__Job item__: Reproduce the material below verbatim, from the line containing "Refer to the" through the line containing "The analysis is", both lines included. Omit the pictures from your answer.

--- Exercise inputs Enclosed Below ---

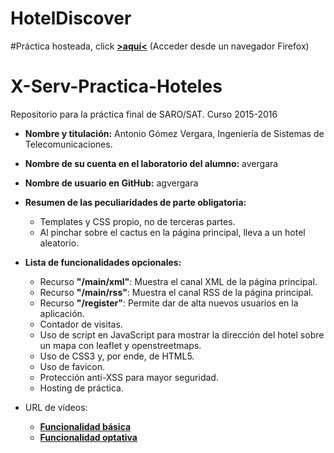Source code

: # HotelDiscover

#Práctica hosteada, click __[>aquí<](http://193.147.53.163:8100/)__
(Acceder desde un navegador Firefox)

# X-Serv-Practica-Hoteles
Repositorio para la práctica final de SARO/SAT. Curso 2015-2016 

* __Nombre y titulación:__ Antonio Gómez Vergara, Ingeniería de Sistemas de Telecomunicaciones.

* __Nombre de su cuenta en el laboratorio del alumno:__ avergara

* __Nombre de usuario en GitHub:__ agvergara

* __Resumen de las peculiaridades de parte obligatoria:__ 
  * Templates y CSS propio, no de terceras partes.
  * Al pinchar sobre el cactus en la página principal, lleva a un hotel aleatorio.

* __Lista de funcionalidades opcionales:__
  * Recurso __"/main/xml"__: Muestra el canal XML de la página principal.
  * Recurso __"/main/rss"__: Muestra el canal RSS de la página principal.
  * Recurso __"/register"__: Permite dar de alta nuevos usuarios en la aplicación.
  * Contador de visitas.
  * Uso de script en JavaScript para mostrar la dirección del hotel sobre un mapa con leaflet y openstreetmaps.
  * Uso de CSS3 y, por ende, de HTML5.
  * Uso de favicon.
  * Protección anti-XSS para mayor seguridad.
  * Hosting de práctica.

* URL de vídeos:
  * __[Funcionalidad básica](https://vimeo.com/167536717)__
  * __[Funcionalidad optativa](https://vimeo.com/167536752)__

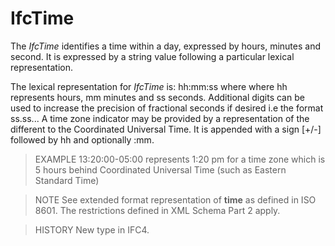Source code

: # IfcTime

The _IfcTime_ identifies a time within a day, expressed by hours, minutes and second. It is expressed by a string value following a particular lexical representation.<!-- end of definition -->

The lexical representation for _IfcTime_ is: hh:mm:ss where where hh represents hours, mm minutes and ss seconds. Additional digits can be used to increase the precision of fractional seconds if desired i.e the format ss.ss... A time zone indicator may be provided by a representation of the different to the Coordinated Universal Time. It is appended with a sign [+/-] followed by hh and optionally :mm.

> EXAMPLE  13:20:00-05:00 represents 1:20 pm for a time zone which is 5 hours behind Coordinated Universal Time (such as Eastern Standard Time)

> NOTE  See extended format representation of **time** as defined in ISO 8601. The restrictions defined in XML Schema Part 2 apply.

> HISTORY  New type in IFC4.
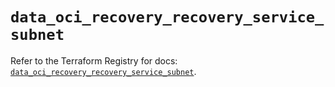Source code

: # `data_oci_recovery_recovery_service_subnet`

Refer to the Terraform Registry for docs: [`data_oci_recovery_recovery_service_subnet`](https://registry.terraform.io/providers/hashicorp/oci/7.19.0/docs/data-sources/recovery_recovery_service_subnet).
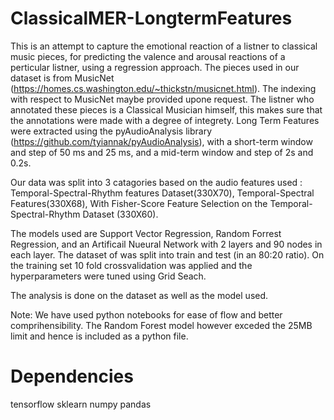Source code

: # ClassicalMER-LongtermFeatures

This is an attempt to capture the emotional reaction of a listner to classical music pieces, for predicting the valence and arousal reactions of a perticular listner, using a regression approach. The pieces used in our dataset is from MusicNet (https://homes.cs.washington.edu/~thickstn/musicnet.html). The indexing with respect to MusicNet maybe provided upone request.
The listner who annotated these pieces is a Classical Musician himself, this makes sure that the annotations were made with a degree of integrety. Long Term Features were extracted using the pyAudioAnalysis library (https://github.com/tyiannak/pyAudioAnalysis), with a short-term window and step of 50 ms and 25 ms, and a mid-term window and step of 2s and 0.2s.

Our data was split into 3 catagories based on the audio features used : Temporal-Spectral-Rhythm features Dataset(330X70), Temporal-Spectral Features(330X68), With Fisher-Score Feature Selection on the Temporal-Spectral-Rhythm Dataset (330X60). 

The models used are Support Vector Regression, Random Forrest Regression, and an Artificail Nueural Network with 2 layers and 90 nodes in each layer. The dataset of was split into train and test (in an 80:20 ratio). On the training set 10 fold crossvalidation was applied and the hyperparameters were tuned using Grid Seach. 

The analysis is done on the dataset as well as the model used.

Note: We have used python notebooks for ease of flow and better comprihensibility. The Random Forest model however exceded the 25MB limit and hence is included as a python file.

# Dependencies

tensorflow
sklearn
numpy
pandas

--- End of Enclosed Exercise inputs ---
--- Exercise inputs Enclosed Below ---

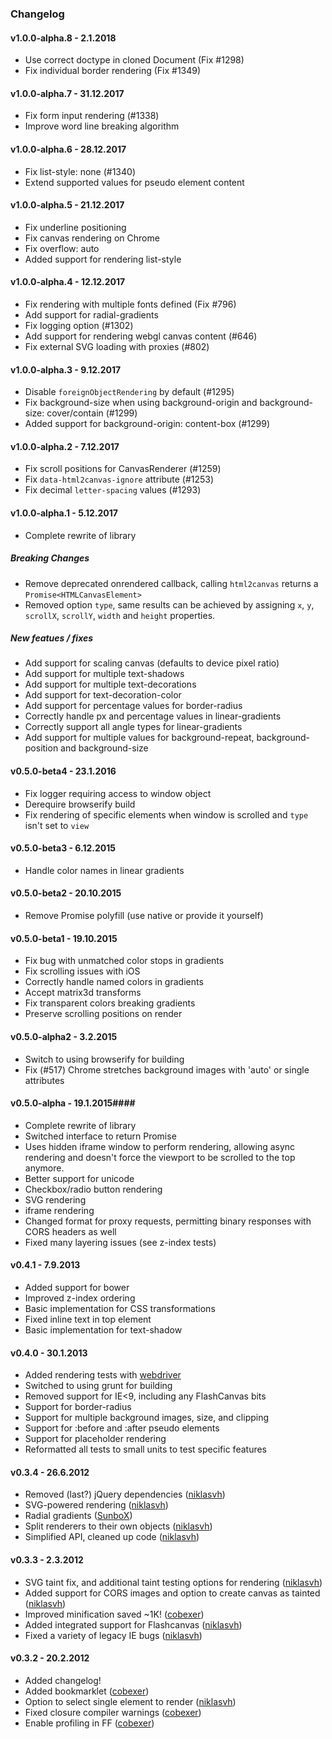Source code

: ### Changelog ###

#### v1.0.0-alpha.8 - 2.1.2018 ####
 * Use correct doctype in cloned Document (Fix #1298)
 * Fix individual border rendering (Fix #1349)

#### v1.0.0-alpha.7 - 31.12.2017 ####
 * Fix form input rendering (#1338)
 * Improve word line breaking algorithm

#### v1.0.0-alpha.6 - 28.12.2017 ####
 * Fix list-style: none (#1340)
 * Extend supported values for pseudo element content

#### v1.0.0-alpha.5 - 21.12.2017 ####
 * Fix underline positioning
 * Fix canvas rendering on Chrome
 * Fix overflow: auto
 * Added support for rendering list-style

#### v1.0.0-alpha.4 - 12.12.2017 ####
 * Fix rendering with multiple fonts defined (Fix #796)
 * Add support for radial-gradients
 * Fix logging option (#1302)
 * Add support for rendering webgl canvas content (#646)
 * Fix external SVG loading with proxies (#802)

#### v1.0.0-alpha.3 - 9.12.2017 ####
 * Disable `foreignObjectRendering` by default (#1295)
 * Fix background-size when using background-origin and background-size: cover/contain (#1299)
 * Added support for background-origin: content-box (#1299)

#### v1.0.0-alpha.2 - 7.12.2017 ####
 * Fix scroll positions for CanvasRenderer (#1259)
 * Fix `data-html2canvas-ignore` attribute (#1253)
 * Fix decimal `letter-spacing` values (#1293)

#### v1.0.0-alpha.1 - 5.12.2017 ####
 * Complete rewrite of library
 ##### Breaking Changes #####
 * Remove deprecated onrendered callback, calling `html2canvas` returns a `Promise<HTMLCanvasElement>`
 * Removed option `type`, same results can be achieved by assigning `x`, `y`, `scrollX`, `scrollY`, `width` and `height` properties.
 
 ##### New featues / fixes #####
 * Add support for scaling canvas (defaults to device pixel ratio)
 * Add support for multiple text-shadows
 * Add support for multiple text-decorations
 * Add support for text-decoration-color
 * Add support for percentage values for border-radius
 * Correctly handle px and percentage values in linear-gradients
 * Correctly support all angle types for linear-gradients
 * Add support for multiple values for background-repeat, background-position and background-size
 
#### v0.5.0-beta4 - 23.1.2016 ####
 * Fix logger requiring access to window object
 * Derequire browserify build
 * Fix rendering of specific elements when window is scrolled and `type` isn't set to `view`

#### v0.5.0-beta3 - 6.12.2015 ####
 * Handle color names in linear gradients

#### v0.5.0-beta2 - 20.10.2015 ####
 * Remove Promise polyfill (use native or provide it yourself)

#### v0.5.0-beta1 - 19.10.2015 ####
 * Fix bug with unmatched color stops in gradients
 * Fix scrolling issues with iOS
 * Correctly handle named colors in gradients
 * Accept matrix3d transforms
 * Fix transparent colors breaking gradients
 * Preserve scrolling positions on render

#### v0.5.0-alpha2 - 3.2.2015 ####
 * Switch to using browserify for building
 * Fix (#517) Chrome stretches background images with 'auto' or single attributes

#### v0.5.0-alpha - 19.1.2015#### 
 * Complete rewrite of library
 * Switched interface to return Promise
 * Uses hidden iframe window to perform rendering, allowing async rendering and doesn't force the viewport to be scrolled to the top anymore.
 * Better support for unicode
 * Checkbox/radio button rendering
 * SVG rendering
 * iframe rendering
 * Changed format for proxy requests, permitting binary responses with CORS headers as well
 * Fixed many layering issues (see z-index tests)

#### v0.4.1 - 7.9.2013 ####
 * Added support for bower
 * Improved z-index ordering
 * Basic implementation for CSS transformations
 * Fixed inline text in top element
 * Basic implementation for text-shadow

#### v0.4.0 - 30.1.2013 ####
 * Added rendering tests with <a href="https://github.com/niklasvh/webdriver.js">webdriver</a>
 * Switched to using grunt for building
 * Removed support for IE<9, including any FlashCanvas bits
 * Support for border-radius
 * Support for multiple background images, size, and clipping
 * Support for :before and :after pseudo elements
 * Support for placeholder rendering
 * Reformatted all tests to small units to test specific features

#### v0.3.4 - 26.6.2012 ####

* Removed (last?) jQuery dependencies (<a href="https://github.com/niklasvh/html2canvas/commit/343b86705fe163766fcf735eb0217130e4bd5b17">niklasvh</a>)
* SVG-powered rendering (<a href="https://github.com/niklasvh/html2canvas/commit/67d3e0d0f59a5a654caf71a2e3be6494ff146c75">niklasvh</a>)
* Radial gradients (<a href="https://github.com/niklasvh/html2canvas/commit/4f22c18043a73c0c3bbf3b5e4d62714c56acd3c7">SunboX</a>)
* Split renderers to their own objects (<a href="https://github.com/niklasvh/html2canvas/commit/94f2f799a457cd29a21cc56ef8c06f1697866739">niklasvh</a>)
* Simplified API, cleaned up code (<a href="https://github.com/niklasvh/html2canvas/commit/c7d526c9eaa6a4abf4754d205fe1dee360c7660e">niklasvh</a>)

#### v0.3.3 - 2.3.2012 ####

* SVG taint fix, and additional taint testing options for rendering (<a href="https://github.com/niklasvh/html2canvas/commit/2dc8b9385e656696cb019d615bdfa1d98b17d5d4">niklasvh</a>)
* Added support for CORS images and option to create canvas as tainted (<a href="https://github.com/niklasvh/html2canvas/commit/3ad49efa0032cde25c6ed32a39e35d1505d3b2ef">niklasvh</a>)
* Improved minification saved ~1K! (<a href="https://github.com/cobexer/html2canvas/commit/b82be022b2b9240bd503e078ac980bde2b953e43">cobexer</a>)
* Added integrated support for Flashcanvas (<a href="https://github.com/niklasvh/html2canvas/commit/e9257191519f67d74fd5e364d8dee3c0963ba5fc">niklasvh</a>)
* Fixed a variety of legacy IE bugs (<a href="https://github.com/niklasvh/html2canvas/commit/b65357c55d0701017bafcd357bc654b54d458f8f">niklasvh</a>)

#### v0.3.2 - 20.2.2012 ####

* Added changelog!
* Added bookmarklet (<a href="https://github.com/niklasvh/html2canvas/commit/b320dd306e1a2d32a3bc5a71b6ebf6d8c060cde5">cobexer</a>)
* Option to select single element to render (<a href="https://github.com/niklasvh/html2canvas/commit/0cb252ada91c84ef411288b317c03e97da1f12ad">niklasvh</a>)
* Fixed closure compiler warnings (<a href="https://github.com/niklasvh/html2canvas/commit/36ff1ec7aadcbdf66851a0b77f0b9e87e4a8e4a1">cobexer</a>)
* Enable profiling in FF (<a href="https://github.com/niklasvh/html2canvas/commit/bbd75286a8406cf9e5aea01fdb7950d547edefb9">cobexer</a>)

--- End of Enclosed Exercise inputs ---
--- Exercise inputs Enclosed Below ---

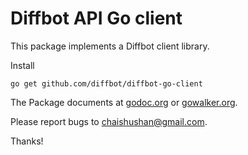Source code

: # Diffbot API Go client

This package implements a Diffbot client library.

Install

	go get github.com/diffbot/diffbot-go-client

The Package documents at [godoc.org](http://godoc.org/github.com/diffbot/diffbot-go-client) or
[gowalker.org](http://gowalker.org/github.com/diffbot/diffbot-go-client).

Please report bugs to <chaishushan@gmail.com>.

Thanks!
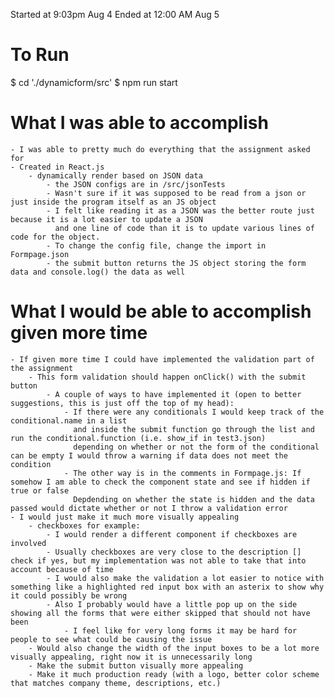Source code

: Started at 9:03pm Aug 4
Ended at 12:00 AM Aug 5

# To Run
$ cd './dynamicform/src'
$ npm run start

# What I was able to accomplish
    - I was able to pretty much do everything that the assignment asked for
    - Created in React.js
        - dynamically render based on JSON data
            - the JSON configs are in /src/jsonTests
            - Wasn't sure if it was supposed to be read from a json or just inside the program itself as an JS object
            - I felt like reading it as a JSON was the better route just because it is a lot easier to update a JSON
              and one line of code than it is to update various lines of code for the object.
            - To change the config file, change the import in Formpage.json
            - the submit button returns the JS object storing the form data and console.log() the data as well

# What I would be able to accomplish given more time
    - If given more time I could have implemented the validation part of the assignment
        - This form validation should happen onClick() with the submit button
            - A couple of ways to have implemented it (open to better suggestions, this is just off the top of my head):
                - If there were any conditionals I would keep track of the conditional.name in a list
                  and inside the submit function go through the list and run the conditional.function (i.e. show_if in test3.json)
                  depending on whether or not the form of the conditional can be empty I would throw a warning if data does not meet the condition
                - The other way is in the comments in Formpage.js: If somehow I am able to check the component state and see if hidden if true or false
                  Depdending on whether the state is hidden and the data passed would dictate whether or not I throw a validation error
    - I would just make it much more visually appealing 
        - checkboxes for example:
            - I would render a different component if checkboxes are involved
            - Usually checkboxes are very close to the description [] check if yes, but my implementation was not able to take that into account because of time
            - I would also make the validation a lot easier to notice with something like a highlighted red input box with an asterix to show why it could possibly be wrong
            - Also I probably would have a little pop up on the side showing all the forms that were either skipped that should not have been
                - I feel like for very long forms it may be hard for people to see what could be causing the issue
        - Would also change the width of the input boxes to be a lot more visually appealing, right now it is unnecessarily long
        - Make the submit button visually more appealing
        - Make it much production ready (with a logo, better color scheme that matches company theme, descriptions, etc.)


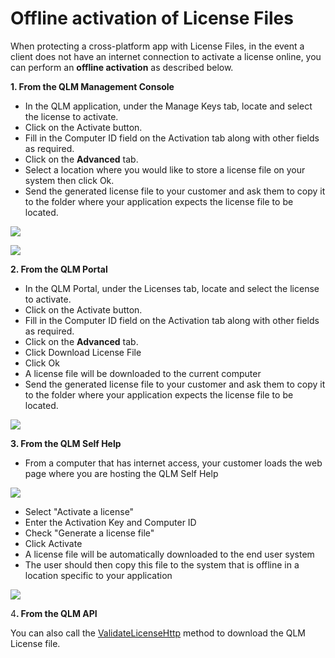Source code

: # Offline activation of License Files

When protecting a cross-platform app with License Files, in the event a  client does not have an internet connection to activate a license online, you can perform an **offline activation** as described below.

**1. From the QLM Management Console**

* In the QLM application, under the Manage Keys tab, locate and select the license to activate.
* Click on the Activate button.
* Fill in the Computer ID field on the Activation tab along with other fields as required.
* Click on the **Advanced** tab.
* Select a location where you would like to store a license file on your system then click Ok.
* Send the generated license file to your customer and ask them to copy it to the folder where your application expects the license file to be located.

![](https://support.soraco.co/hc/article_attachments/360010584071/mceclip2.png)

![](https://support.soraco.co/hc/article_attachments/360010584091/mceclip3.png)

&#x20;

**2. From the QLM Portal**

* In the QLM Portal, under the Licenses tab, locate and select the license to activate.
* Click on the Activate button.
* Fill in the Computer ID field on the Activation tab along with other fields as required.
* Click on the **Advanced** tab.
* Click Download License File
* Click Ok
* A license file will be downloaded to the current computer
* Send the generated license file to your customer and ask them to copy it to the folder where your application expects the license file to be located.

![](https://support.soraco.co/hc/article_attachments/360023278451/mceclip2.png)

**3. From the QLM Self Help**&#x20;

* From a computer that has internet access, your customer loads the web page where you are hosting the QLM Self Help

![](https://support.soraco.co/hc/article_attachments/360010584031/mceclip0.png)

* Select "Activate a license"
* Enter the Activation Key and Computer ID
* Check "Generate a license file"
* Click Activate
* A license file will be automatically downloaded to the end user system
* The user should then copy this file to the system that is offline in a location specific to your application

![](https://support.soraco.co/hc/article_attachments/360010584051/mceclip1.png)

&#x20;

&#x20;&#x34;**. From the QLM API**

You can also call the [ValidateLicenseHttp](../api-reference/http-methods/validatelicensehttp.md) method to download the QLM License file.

--- End of Enclosed Exercise inputs ---

__Response to the task__:
Refer to the Terraform Registry for docs: [`data_oci_recovery_recovery_service_subnet`](https://registry.terraform.io/providers/hashicorp/oci/7.19.0/docs/data-sources/recovery_recovery_service_subnet).
Source code

: # ClassicalMER-LongtermFeatures

This is an attempt to capture the emotional reaction of a listner to classical music pieces, for predicting the valence and arousal reactions of a perticular listner, using a regression approach. The pieces used in our dataset is from MusicNet (https://homes.cs.washington.edu/~thickstn/musicnet.html). The indexing with respect to MusicNet maybe provided upone request.
The listner who annotated these pieces is a Classical Musician himself, this makes sure that the annotations were made with a degree of integrety. Long Term Features were extracted using the pyAudioAnalysis library (https://github.com/tyiannak/pyAudioAnalysis), with a short-term window and step of 50 ms and 25 ms, and a mid-term window and step of 2s and 0.2s.

Our data was split into 3 catagories based on the audio features used : Temporal-Spectral-Rhythm features Dataset(330X70), Temporal-Spectral Features(330X68), With Fisher-Score Feature Selection on the Temporal-Spectral-Rhythm Dataset (330X60). 

The models used are Support Vector Regression, Random Forrest Regression, and an Artificail Nueural Network with 2 layers and 90 nodes in each layer. The dataset of was split into train and test (in an 80:20 ratio). On the training set 10 fold crossvalidation was applied and the hyperparameters were tuned using Grid Seach. 

The analysis is done on the dataset as well as the model used.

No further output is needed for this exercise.